ステップS8A(第2サブトラクション画像の生成)
第2サブトラクション画像生成部25は、造影画像P1のうち撮影範囲Jの部分を造影画像Pjとして切り出す。そして図8(a)に示すように、造影画像Pjから非造影画像Vjを減算する画像処理を行い、第2サブトラクション画像Wjを生成する。第2サブトラクション画像Wjはモニタ31に表示される。操作者は第2サブトラクション画像Wjを参照することにより、高品質の画像を所望した撮影範囲Jについて、より診断能の高い血管造影検査を行う。
<実施例2の構成による効果>
実施例2に係るX線撮影装置は領域判別部33を備えている。操作者は第1サブトラクション画像Sのうち、より高品質の画像を所望する部分を非造影画像の撮影範囲Jとして特定する。領域判別部33は、非造影画像の撮影範囲Jの位置および大きさに応じて撮像系の各々とコリメータ9とを制御し、撮影範囲Jについての非造影画像Vjを撮影する。この場合、より高品質の画像を所望する範囲についてのみ非造影画像の撮影を行うので、長尺の領域Kの全域について非造影画像を撮影する場合と比べて、撮影に要する時間を短縮できる。また、被検体Mの被曝量を低減させることも可能となる。
そして撮影範囲Jについて、造影画像Pjから非造影画像Vjを減算する画像処理を行い、第2サブトラクション画像Wjを生成する。造影画像Pjおよび非造影画像Vjの各々について、血管以外の器官についてのX線像は同じであるので、造影画像Pjから非造影画像Vjを減算した場合、血管以外の器官の像は完全に減算除去される。従って、第2サブトラクション画像Wjには、造影された血管BのX線像のみが明瞭に映り込む。そのため、操作者は血管の視認性がより高い第2サブトラクション画像Wjを用いて、所望の撮影範囲Jについてより好適な血管造影検査を行うことができる。
本発明は、上記実施形態に限られることはなく、下記のように変形実施することができる。
(1)上述した実施例2では、撮影範囲Jについての第2サブトラクション画像Wjを生成した後、第2サブトラクション画像Wjを用いて診断を行ったがこれに限られない。すなわち画像処理部17の下流に図示しない合成画像生成部をさらに備え、合成画像Yを生成する構成としてもよい。この場合、合成画像生成部は図8(b)に示すように、第1サブトラクション画像S1のうち撮影範囲Jについて、第2サブトラクション画像Wjと置換する処理を行い、合成画像Yを生成する
このような変形例の場合、合成画像Yは第1サブトラクション画像S1のうち、より高品質な画像を所望する範囲Jについてのみ、血管の視認性がより高い画像となっている。また、撮影範囲J以外の範囲については第1サブトラクション画像の品質で好適な診断を行うことができる。そのため、合成画像Yを観察することにより、撮影範囲Jより広い範囲について、操作者が所望する、好適な血管造影検査を迅速に行うことができる。

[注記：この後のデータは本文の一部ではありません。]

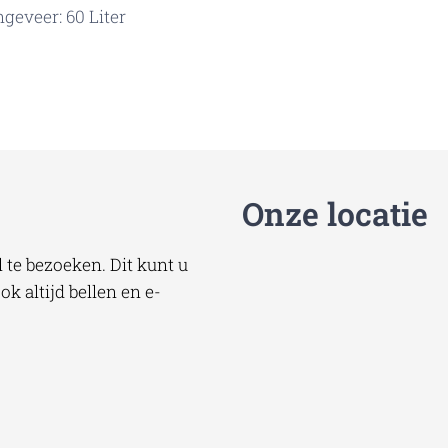
geveer: 60 Liter
Onze locatie
te bezoeken. Dit kunt u
k altijd bellen en e-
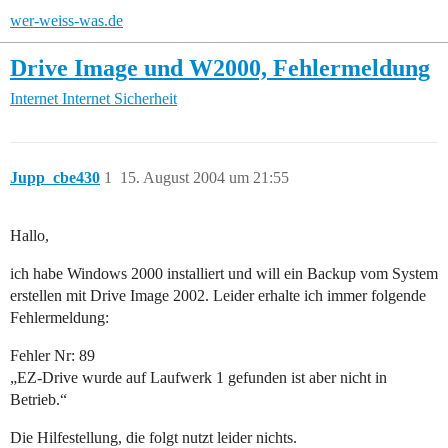
wer-weiss-was.de
Drive Image und W2000, Fehlermeldung
Internet
Internet Sicherheit
Jupp_cbe430
1
15. August 2004 um 21:55
Hallo,
ich habe Windows 2000 installiert und will ein Backup vom System
erstellen mit Drive Image 2002. Leider erhalte ich immer folgende
Fehlermeldung:
Fehler Nr: 89
„EZ-Drive wurde auf Laufwerk 1 gefunden ist aber nicht in
Betrieb.“
Die Hilfestellung, die folgt nutzt leider nichts.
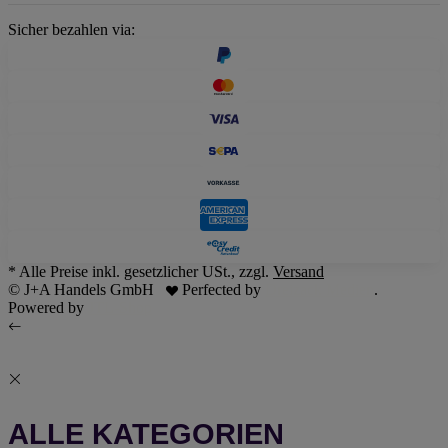
Sicher bezahlen via:
* Alle Preise inkl. gesetzlicher USt., zzgl.
Versand
© J+A Handels GmbH
Perfected by
Dreizack Medien
.
Powered by
JTL-Shop
ALLE KATEGORIEN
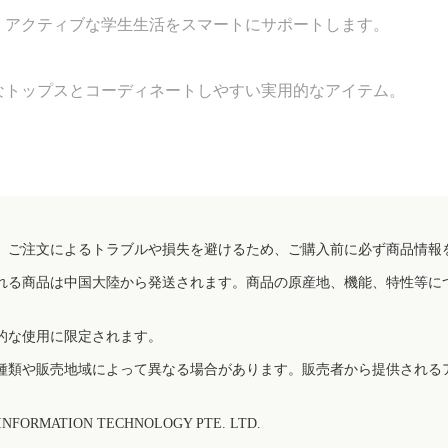
、アクティブな学生生活をスマートにサポートします。
なトップスとコーディネートしやすい実用的なアイテム。
、ご注文によるトラブルや損失を避けるため、ご購入前に必ず商品情報
れる商品は中国大陸から発送されます。商品の原産地、機能、特性等に
的な使用に限定されます。
種類や販売地域によって異なる場合があります。販売者から提供される
FORMATION TECHNOLOGY PTE. LTD.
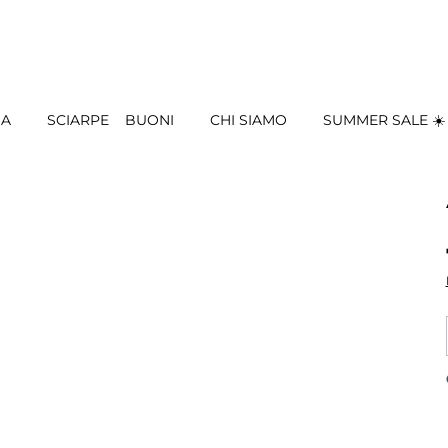
IA
SCIARPE
BUONI
CHI SIAMO
SUMMER SALE ☀️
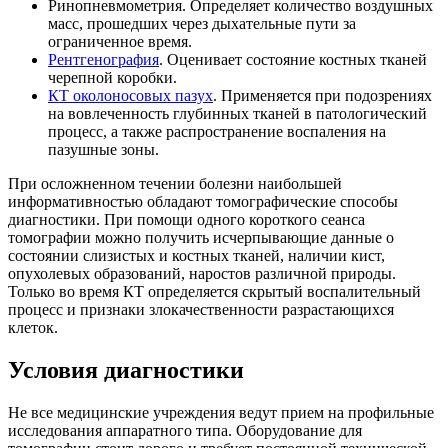
Ринопневмометрия. Определяет количество воздушных
масс, прошедших через дыхательные пути за
ограниченное время.
Рентгенография
. Оценивает состояние костных тканей
черепной коробки.
КТ околоносовых пазух
. Применяется при подозрениях
на вовлеченность глубинных тканей в патологический
процесс, а также распространение воспаления на
пазушные зоны.
При осложненном течении болезни наибольшей
информативностью обладают томографические способы
диагностики. При помощи одного короткого сеанса
томографии можно получить исчерпывающие данные о
состоянии слизистых и костных тканей, наличии кист,
опухолевых образований, наростов различной природы.
Только во время КТ определяется скрытый воспалительный
процесс и признаки злокачественности разрастающихся
клеток.
Условия диагностики
Не все медицинские учреждения ведут прием на профильные
исследования аппаратного типа. Оборудование для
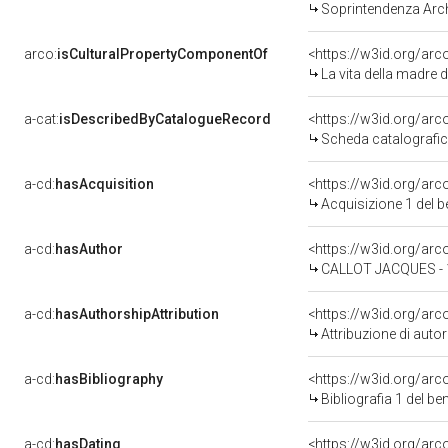
Soprintendenza Archeol
arco:
isCulturalPropertyComponentOf
<https://w3id.org/ar
La vita della madre di 
a-cat:
isDescribedByCatalogueRecord
<https://w3id.org/a
Scheda catalografi
a-cd:
hasAcquisition
<https://w3id.org/ar
Acquisizione 1 del 
a-cd:
hasAuthor
<https://w3id.org/a
CALLOT JACQUES - 
a-cd:
hasAuthorshipAttribution
<https://w3id.org/ar
Attribuzione di aut
a-cd:
hasBibliography
<https://w3id.org/ar
Bibliografia 1 del b
a-cd:
hasDating
<https://w3id.org/ar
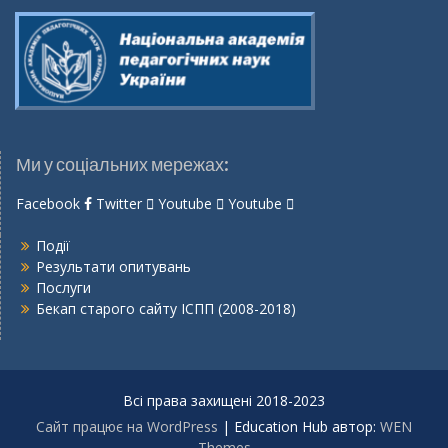
Ми у соціальних мережах:
Facebook
Twitter
Youtube
Youtube
Події
Результати опитувань
Послуги
Бекап старого сайту ІСПП (2008-2018)
Всі права захищені 2018-2023
Сайт працює на WordPress
|
Education Hub автор:
WEN
Themes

(2)上述した各実施例では、下肢の長尺領域を関心部位として血管造影撮影を行ったが、関心部位となる領域は下肢に限られず、上肢や頭部等、適宜変更してもよい。
1 …X線撮影装置
5 …X線管(X線源)
7 …X線検出器(X線検出手段)
9 …コリメータ
13 …X線管移動機構
15 …検出器移動機構
16 …コリメータ制御部
19 …画像生成部(X線画像生成手段)
21 …デフォーカス部(デフォーカス画像生成手段)
23 …第1サブトラクション画像生成部(第1サブトラクション画像生成手段)
25 …第2サブトラクション画像生成部(第2サブトラクション画像生成手段)
27 …主制御部
29 …入力部
33 …領域判別部(領域判別手段)
35 …記憶部(記憶手段)

Claims (5)

  1. 被検体にX線を照射するX線源と、
    前記被検体を透過したX線を検出するX線検出手段と、
    前記X線検出手段が出力する検出信号を用いてX線画像を生成するX線画像生成手段と、
    前記画像生成手段が生成する前記X線画像を記憶する記憶手段と、
    前記記憶手段が記憶する前記X線画像に対してデフォーカス処理を行うことにより、デフォーカス画像を生成するデフォーカス画像生成手段と、
    血管造影状態の前記被検体における前記X線画像をライブ画像とし、血管造影状態の前記被検体における前記デフォーカス画像をマスク画像として画像減算処理を行うことにより第1サブトラクション画像を生成する第1サブトラクション画像生成手段と、
    前記第1サブトラクション画像の生成の後に、前記第1サブトラクション画像の生成に用いられた前記血管造影状態の前記被検体における前記X線画像をライブ画像とし、非造影状態の前記被検体における前記X線画像をマスク画像として画像減算処理を行うことにより第2サブトラクション画像を生成する第2サブトラクション画像生成手段とを備えるX線撮影装置。
  2. 請求項1に記載のX線撮影装置において、
    血管造影状態の前記被検体における前記X線画像の全領域のうち、前記第2サブトラクション画像を生成させる対象となる領域を特定する領域判別手段を備え、
    前記第2サブトラクション画像生成手段は、血管造影状態の前記被検体における前記X線画像のうち、前記第2サブトラクション画像を生成させる対象となる領域として前記領域判別手段が特定した領域について前記画像減算処理を行うことにより前記第2サブトラクション画像を生成するX線撮影装置。
  3. 請求項1または請求項2に記載のX線撮影装置において、
    前記デフォーカス画像生成手段が行う前記デフォーカス処理は、ローパスフィルタ処理であるX線撮影装置。
  4. 請求項1ないし請求項3のいずれかに記載のX線撮影装置において、
    操作者からの入力を受け付ける入力部をさらに備え、
    前記入力部が前記操作者からの入力を受け付けることによって、前記第2サブトラクション画像生成手段は前記第2サブトラクション画像を生成するX線撮影装置。
  5. X線を被検体に照射して前記被検体を映し出す画像を生成するX線撮影装置の作動方法であって、
    血管造影状態の被検体を透過したX線を検出することにより、造影画像を生成する造影画像生成工程と、
    前記造影画像を記憶する記憶工程と、
    前記造影画像生成工程において生成された前記造影画像に対してデフォーカス処理を行うことにより、デフォーカス画像を生成するデフォーカス画像生成工程と、
    前記造影画像から前記デフォーカス画像を減算する画像処理を行うことにより第1サブトラクション画像を生成する第1サブトラクション画像生成工程と、
    非造影状態の被検体を透過したX線を検出することにより、非造影画像を生成する非造影画像生成工程と、
    前記第1サブトラクション画像生成工程の後に、前記記憶工程において記憶されており、前記第1サブトラクション画像生成工程において用いられた前記造影画像から、前記非造影画像生成工程において生成された前記非造影画像を減算する画像処理を行うことにより第2サブトラクション画像を生成する第2サブトラクション画像生成工程と、
    を備えるX線撮影装置の作動方法。